CA Paris, 1re ch. A, 20 septembre 1993, n° 92-24811

PARIS

Arrêt

PARTIES

Demandeur :

VAG France (SA)

Défendeur :

Société Cadurcienne de Diffusion Automobile (SA)

COMPOSITION DE LA JURIDICTION

Président :

M. Guérin (faisant fonction)

Conseillers :

MM. Faucher, Albertini

Avoués :

SCP Barrier, Monin, SCP Roblin Chaix de Lavarene

Avocats :

Mes Vogel, Bourgeon

T. com. Cahors, du 19 févr. 1991

19 février 1991

Saisie sur renvoi de la Cour d'appel d'Agen, la Cour statue sur l'appel formé par la Société VAG France à l'encontre du jugement rendu le 19 février 1991 par le Tribunal de Commerce de Cahors dans le litige l'opposant à la Société Cadurcienne de Diffusion Automobile dite Socadia.

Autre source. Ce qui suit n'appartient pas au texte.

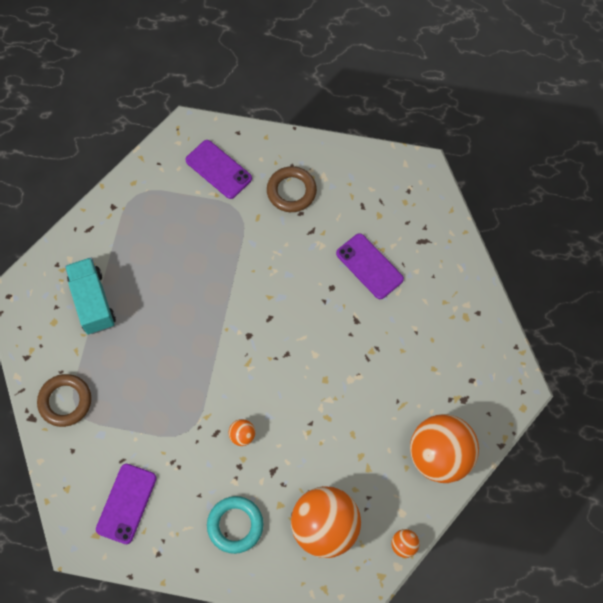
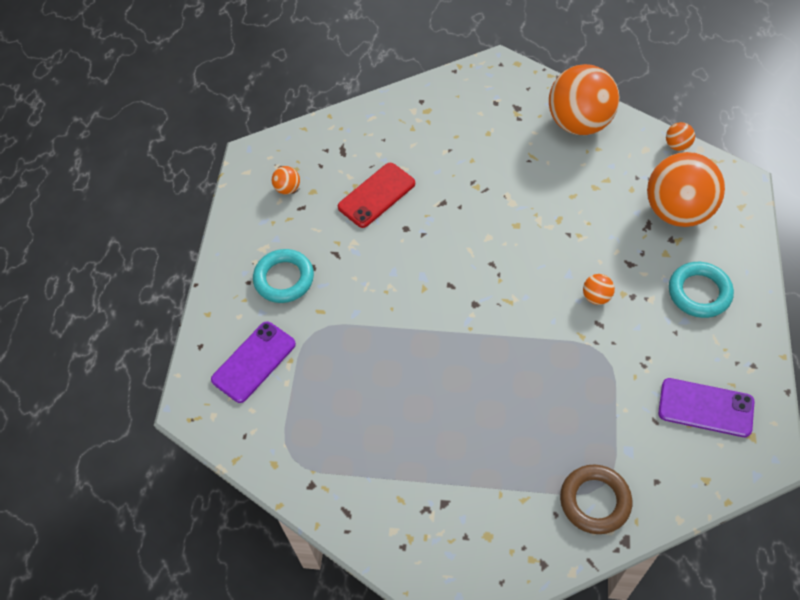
camera: 90 degrees left, 10 degrees down
(93, 302) = (453, 489): turquoise truck -> none
(291, 191) = (284, 279): brown ring -> turquoise ring
(369, 266) = (376, 195): purple phone -> red phone
(384, 195) = (287, 188): none -> orange ball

Référence étant faite à cette décision et aux écritures échangées entre les parties pour un plus ample exposé des faits et de la procédure, il convient de rappeler les éléments suivants.

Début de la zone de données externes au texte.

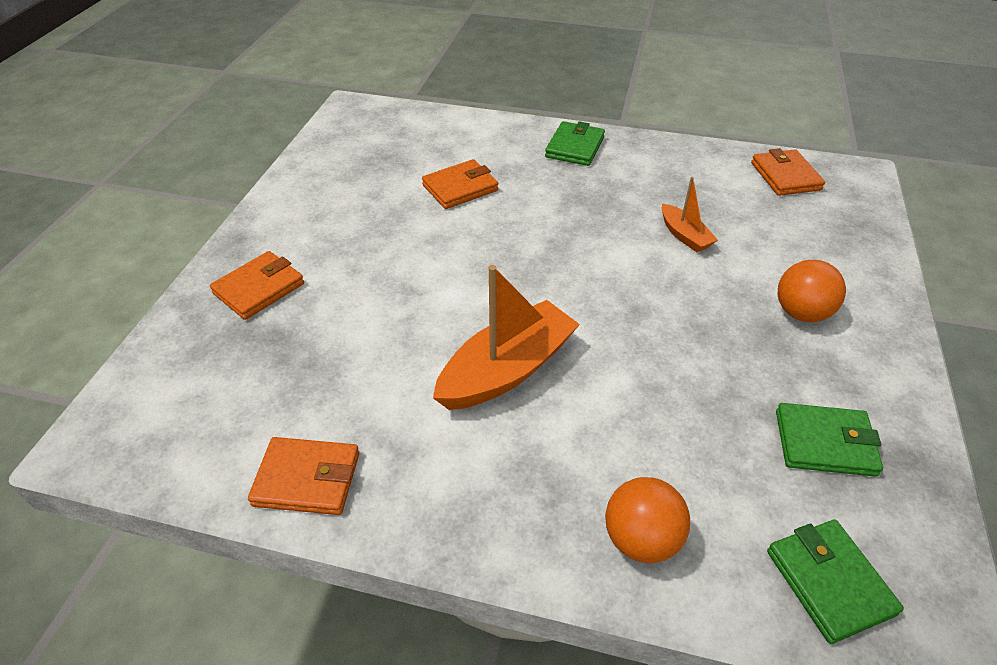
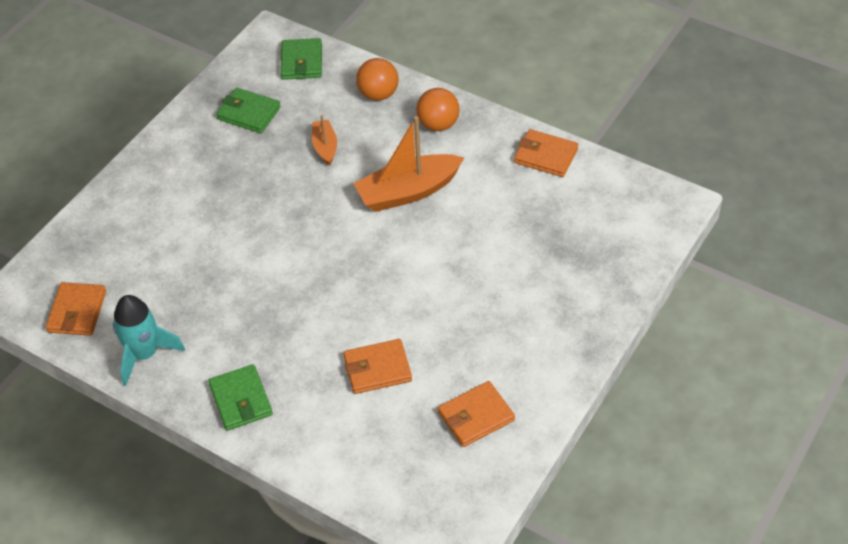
camera: 160 degrees left, 5 degrees up
(259, 288) = (571, 295): orange wallet -> orange wallet (476, 416)
(575, 147) = (241, 400): green wallet -> green wallet turned 60 degrees counterclockwise
(684, 235) = (217, 268): orange boat -> orange boat (325, 147)
(689, 160) = (144, 354): none -> turquoise rocket
(801, 313) = (188, 187): orange ball -> orange ball (438, 124)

Depuis 1966, les Établissements Navarre, exploités initialement à titre personnel par M. Georges Navarre, puis sous la forme d'une société dont la dénomination est devenue Socadia, ont été chargées par la Société Volkswagen France, aux droits de laquelle se trouve la Société VAG, de représenter les marques Volkswagen et Audi dans le département du Lot, tout en étant autorisés à représenter simultanément la marque Mercedes.

le 26 février 1986, la Société VAG a conclu avec Socadia un nouveau contrat de concession pour une durée déterminée de quatre ans, qui comportait en son article IV-3 une adjonction manuscrite l'autorisant à poursuivre la représentation de la marque Mercedes conjointement aux marques Volkswagen et Audi.

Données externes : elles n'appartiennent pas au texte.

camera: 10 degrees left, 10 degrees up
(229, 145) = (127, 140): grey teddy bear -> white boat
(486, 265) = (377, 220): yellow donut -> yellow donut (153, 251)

Après avoir demandé à Socadia, notamment par télex du 9 septembre 1986, d'abandonner la représentation de la marque Mercedes au plus tard le 31 décembre 1987, la Société VAG lui a proposé le 2 juin 1988 de lui présenter " un montage juridique et financier permettant la séparation de ses marques avec Mercedes " pour le 31 décembre 1988.

Le 16 décembre 1988, elle a demandé à Socadia de lui consacrer " l'ensemble de ses moyens matériels et humains " pour le 31 décembre 1989.

Enfin, après avoir réitéré ces exigences le 5 juin 1989, la Société VAG a accepté de rencontrer les responsables de Socadia le 6 novembre pour une réunion, au cours de laquelle il était convenu de procéder à la création de deux sociétés distinctes et d'aménager les locaux de manière à avoir des signalisations et entrées distinctes pour les marques concurrentes.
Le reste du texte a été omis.